▶ Your goal
Starting with the first line of the data below, copy each line up to and including the one containing "expenditure report |". Pictures stay out.

::: Exercise material

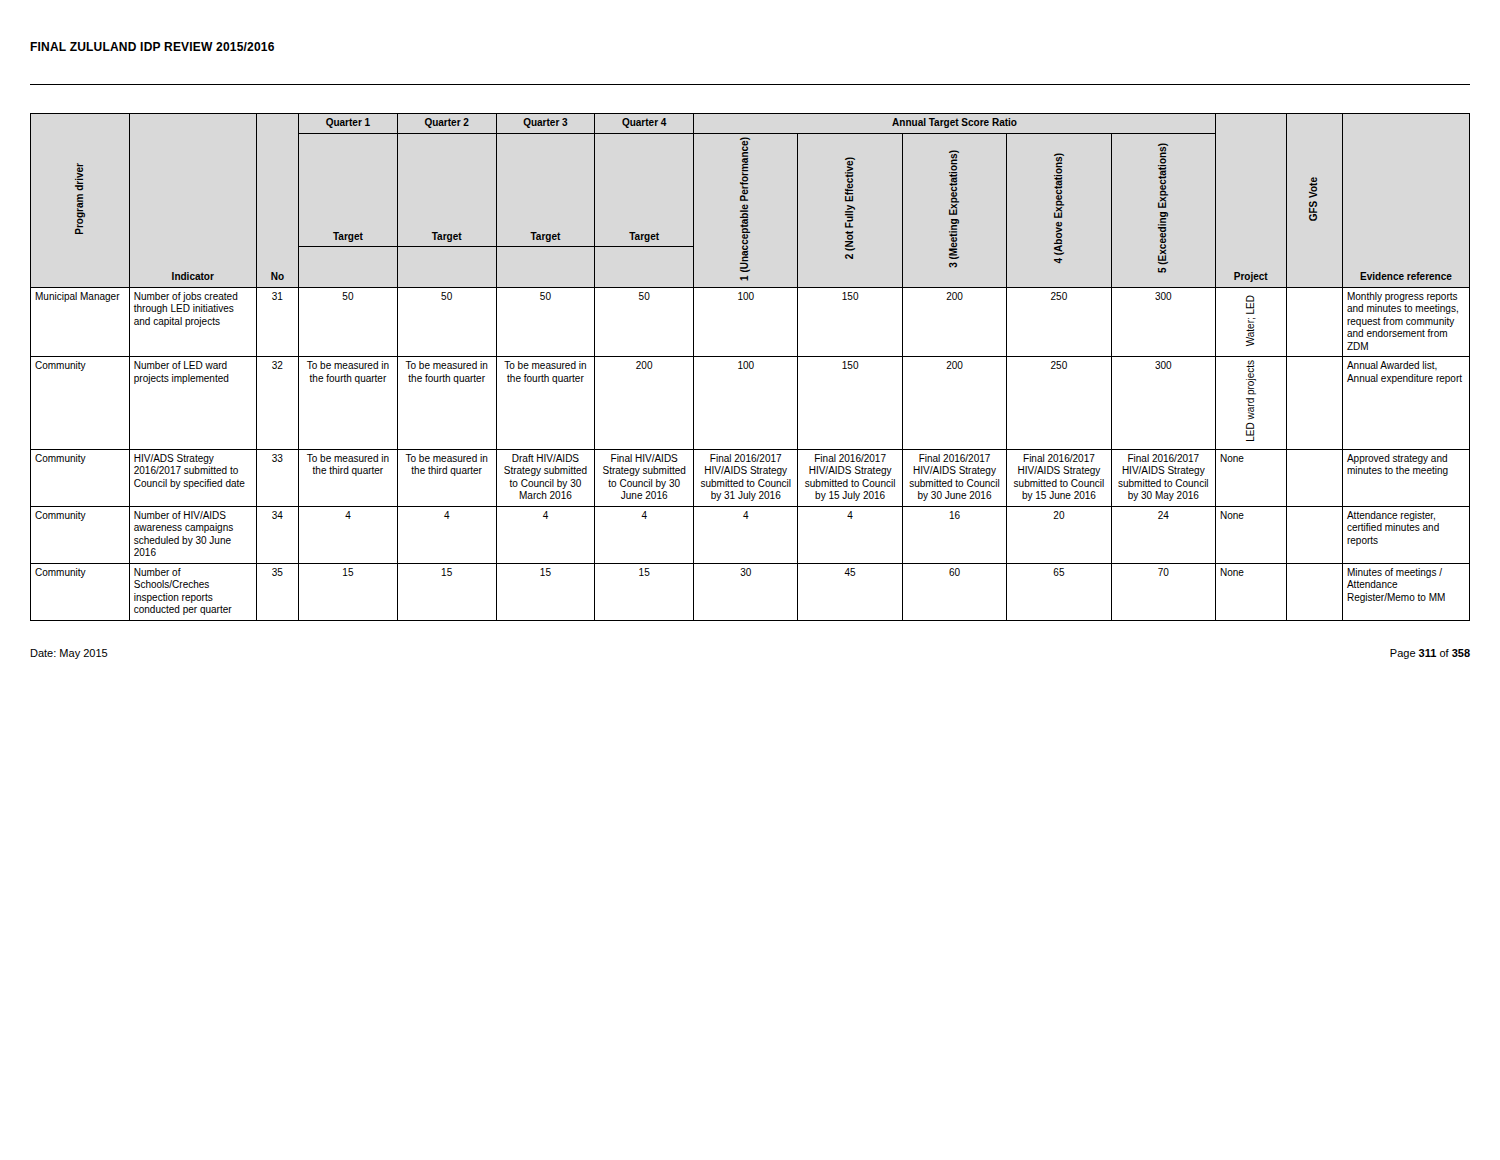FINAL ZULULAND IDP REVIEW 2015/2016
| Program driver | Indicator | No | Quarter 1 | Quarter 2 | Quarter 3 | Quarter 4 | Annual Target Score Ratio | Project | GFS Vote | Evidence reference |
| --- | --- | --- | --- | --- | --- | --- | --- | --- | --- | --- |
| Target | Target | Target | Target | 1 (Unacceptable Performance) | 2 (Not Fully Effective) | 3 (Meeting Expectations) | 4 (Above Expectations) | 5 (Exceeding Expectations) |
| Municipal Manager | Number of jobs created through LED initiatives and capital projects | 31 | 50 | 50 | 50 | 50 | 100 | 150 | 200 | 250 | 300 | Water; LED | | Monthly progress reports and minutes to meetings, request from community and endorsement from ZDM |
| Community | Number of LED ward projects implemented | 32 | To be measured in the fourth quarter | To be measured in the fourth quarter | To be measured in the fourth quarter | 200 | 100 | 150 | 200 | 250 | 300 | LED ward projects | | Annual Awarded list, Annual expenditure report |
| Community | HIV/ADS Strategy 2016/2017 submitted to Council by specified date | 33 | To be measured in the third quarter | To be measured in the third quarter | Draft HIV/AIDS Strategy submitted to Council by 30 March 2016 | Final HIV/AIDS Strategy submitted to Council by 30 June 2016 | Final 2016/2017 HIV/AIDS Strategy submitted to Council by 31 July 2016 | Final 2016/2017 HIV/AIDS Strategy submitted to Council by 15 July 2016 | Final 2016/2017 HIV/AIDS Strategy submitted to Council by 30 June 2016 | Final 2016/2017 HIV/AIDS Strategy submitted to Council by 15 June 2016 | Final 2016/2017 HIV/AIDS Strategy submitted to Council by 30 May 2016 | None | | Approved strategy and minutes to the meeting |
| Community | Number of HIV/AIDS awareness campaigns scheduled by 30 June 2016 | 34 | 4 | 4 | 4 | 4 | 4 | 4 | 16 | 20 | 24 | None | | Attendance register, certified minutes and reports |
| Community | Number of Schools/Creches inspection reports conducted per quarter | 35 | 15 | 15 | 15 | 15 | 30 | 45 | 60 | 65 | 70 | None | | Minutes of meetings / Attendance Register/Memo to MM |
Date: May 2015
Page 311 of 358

::::::

▶ Solution to this task
FINAL ZULULAND IDP REVIEW 2015/2016
| Program driver | Indicator | No | Quarter 1 | Quarter 2 | Quarter 3 | Quarter 4 | Annual Target Score Ratio | Project | GFS Vote | Evidence reference |
| --- | --- | --- | --- | --- | --- | --- | --- | --- | --- | --- |
| Target | Target | Target | Target | 1 (Unacceptable Performance) | 2 (Not Fully Effective) | 3 (Meeting Expectations) | 4 (Above Expectations) | 5 (Exceeding Expectations) |
| Municipal Manager | Number of jobs created through LED initiatives and capital projects | 31 | 50 | 50 | 50 | 50 | 100 | 150 | 200 | 250 | 300 | Water; LED | | Monthly progress reports and minutes to meetings, request from community and endorsement from ZDM |
| Community | Number of LED ward projects implemented | 32 | To be measured in the fourth quarter | To be measured in the fourth quarter | To be measured in the fourth quarter | 200 | 100 | 150 | 200 | 250 | 300 | LED ward projects | | Annual Awarded list, Annual expenditure report |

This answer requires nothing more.